To-do item: Please echo every line of text in the material below, keeping each line as it appears, and leave the pictures out of your answer.
******
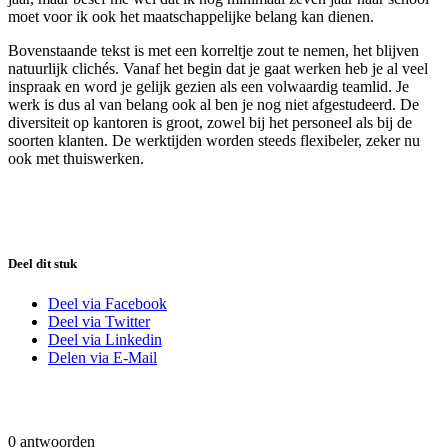
moet voor ik ook het maatschappelijke belang kan dienen.
Bovenstaande tekst is met een korreltje zout te nemen, het blijven
natuurlijk clichés. Vanaf het begin dat je gaat werken heb je al veel
inspraak en word je gelijk gezien als een volwaardig teamlid. Je
werk is dus al van belang ook al ben je nog niet afgestudeerd. De
diversiteit op kantoren is groot, zowel bij het personeel als bij de
soorten klanten. De werktijden worden steeds flexibeler, zeker nu
ook met thuiswerken.
Deel dit stuk
Deel via Facebook
Deel via Twitter
Deel via Linkedin
Delen via E-Mail
0
antwoorden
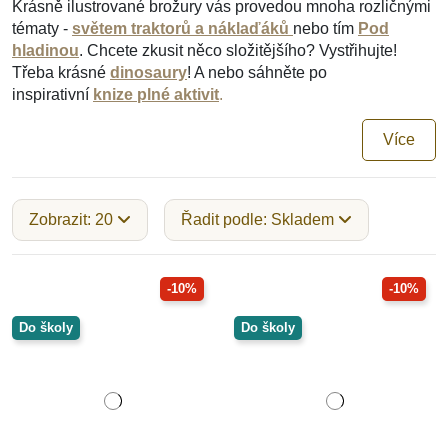
Krásně ilustrované brožury vás provedou mnoha rozličnými
tématy -
světem traktorů a náklaďáků
nebo tím
Pod
hladinou
. Chcete zkusit něco složitějšího? Vystřihujte!
Třeba krásné
dinosaury
! A nebo sáhněte po
inspirativní
knize plné aktivit
.
Více
Zobrazit: 20
Řadit podle: Skladem
-10%
-10%
Do školy
Do školy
******
Solution:
moet voor ik ook het maatschappelijke belang kan dienen.
Bovenstaande tekst is met een korreltje zout te nemen, het blijven
natuurlijk clichés. Vanaf het begin dat je gaat werken heb je al veel
inspraak en word je gelijk gezien als een volwaardig teamlid. Je
werk is dus al van belang ook al ben je nog niet afgestudeerd. De
diversiteit op kantoren is groot, zowel bij het personeel als bij de
soorten klanten. De werktijden worden steeds flexibeler, zeker nu
ook met thuiswerken.
Deel dit stuk
Deel via Facebook
Deel via Twitter
Deel via Linkedin
Delen via E-Mail
0
antwoorden
Krásně ilustrované brožury vás provedou mnoha rozličnými
tématy -
světem traktorů a náklaďáků
nebo tím
Pod
hladinou
. Chcete zkusit něco složitějšího? Vystřihujte!
Třeba krásné
dinosaury
! A nebo sáhněte po
inspirativní
knize plné aktivit
.
Více
Zobrazit: 20
Řadit podle: Skladem
-10%
-10%
Do školy
Do školy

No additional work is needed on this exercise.